Every critic has his or her favorite. One of epic Times writer Cathy Horyn's is Azzedine Alaïa. Of all the negative things she has to say about clothing, she never seems to say anything bad about his. So when she gets the opportunity to do an entire profile on the man — who doesn't do much press, mind you — she gets pretty into it. Describing why a person is a good designer isn't easy, but here goes Horyn on Alaïa:
Even without the cold gleam of the first lady’s arms, it provoked the idea that a woman tends to look her most beautiful in clothes that make her look strong, not glamorous or sexy or powerful. There is a difference. Those with a vivid memory of Stephanie Seymour squatting in Richard Avedon’s 1994 portrait to plant a kiss on her favorite designer, her naked buttocks leaving her Alaïa chaps with the whooosh of an automobile in a snowbound slide, will surely debate the point that strength is the essential ingredient of an Alaïa.

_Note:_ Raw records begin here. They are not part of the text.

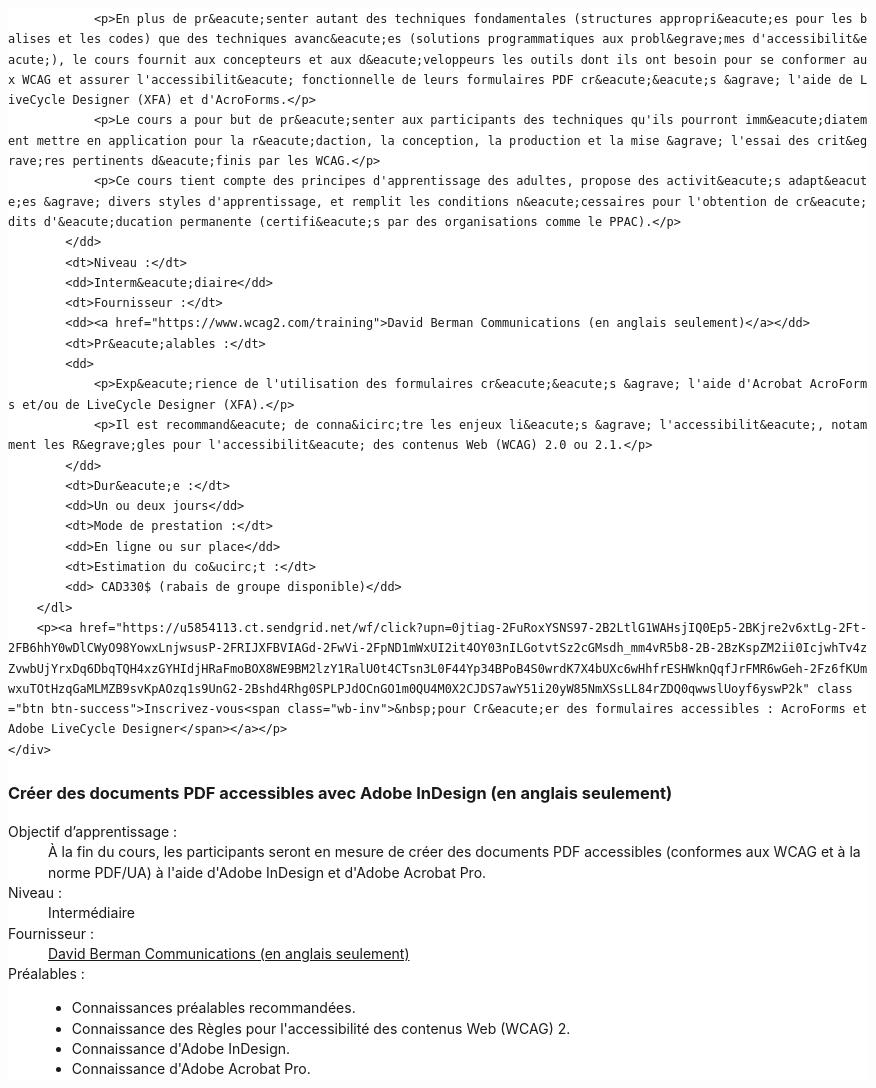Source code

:                 <p>En plus de pr&eacute;senter autant des techniques fondamentales (structures appropri&eacute;es pour les balises et les codes) que des techniques avanc&eacute;es (solutions programmatiques aux probl&egrave;mes d'accessibilit&eacute;), le cours fournit aux concepteurs et aux d&eacute;veloppeurs les outils dont ils ont besoin pour se conformer aux WCAG et assurer l'accessibilit&eacute; fonctionnelle de leurs formulaires PDF cr&eacute;&eacute;s &agrave; l'aide de LiveCycle Designer (XFA) et d'AcroForms.</p>
                <p>Le cours a pour but de pr&eacute;senter aux participants des techniques qu'ils pourront imm&eacute;diatement mettre en application pour la r&eacute;daction, la conception, la production et la mise &agrave; l'essai des crit&egrave;res pertinents d&eacute;finis par les WCAG.</p>
                <p>Ce cours tient compte des principes d'apprentissage des adultes, propose des activit&eacute;s adapt&eacute;es &agrave; divers styles d'apprentissage, et remplit les conditions n&eacute;cessaires pour l'obtention de cr&eacute;dits d'&eacute;ducation permanente (certifi&eacute;s par des organisations comme le PPAC).</p>
            </dd>
            <dt>Niveau :</dt>
            <dd>Interm&eacute;diaire</dd>
            <dt>Fournisseur :</dt>
            <dd><a href="https://www.wcag2.com/training">David Berman Communications (en anglais seulement)</a></dd>
            <dt>Pr&eacute;alables :</dt>
            <dd>
                <p>Exp&eacute;rience de l'utilisation des formulaires cr&eacute;&eacute;s &agrave; l'aide d'Acrobat AcroForms et/ou de LiveCycle Designer (XFA).</p>
                <p>Il est recommand&eacute; de conna&icirc;tre les enjeux li&eacute;s &agrave; l'accessibilit&eacute;, notamment les R&egrave;gles pour l'accessibilit&eacute; des contenus Web (WCAG) 2.0 ou 2.1.</p>
            </dd>
            <dt>Dur&eacute;e :</dt>
            <dd>Un ou deux jours</dd>
            <dt>Mode de prestation :</dt>
            <dd>En ligne ou sur place</dd>
            <dt>Estimation du co&ucirc;t :</dt>
            <dd> CAD330$ (rabais de groupe disponible)</dd>
        </dl>
        <p><a href="https://u5854113.ct.sendgrid.net/wf/click?upn=0jtiag-2FuRoxYSNS97-2B2LtlG1WAHsjIQ0Ep5-2BKjre2v6xtLg-2Ft-2FB6hhY0wDlCWyO98YowxLnjwsusP-2FRIJXFBVIAGd-2FwVi-2FpND1mWxUI2it4OY03nILGotvtSz2cGMsdh_mm4vR5b8-2B-2BzKspZM2ii0IcjwhTv4zZvwbUjYrxDq6DbqTQH4xzGYHIdjHRaFmoBOX8WE9BM2lzY1RalU0t4CTsn3L0F44Yp34BPoB4S0wrdK7X4bUXc6wHhfrESHWknQqfJrFMR6wGeh-2Fz6fKUmwxuTOtHzqGaMLMZB9svKpAOzq1s9UnG2-2Bshd4Rhg0SPLPJdOCnGO1m0QU4M0X2CJDS7awY51i20yW85NmXSsLL84rZDQ0qwwslUoyf6yswP2k" class="btn btn-success">Inscrivez-vous<span class="wb-inv">&nbsp;pour Cr&eacute;er des formulaires accessibles : AcroForms et Adobe LiveCycle Designer</span></a></p>
    </div>
</div>
<div class="panel panel-primary">
    <div class="panel-body">
        <h3 id="InDesign" class="mrgn-tp-0">Cr&eacute;er des documents PDF accessibles avec Adobe InDesign (en anglais seulement)</h3>
        <dl class="dl-horizontal">
            <dt>Objectif d&rsquo;apprentissage :</dt>
            <dd>&Agrave; la fin du cours, les participants seront en mesure de cr&eacute;er des documents PDF accessibles (conformes aux WCAG et &agrave; la norme PDF/UA) &agrave; l'aide d'Adobe InDesign et d'Adobe Acrobat Pro.</dd>
            <dt>Niveau :</dt>
            <dd>Interm&eacute;diaire</dd>
            <dt>Fournisseur :</dt>
            <dd><a href="https://www.wcag2.com/training">David Berman Communications (en anglais seulement)</a></dd>
            <dt>Pr&eacute;alables :</dt>
            <dd>
                <ul>
                    <li>Connaissances pr&eacute;alables recommand&eacute;es.</li>
                    <li>Connaissance des R&egrave;gles pour l'accessibilit&eacute; des contenus Web (WCAG) 2.</li>
                    <li>Connaissance d'Adobe InDesign.</li>
                    <li>Connaissance d'Adobe Acrobat Pro.</li>
                </ul>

And maybe so. Maybe the notion of strong-looking fashion, based on concrete methods and examples rather than abstractions and ironic statements, is dying, and there is nobody around with the grit and stamina to map the geography of a woman’s body, as he has done for last 45 years. Ballet has its technique and physical rigors. Painting has its schools. American music has its places of the heart, like the Delta; cookery, its ingredients and careful preparations. Fashion, though, gets its power and unanswerable logic from the female body, and, at roughly 70, Azzedine Alaïa is its undisputed master.
That was quite a mouthful. Poetic, one might say. But Horyn continues:
Mr. Alaïa would show you how to make the dress and shut up about the rest. Not talking about it is also a way to avoid a falseness — the falseness of thinking poetic language can be applied to dressmaking.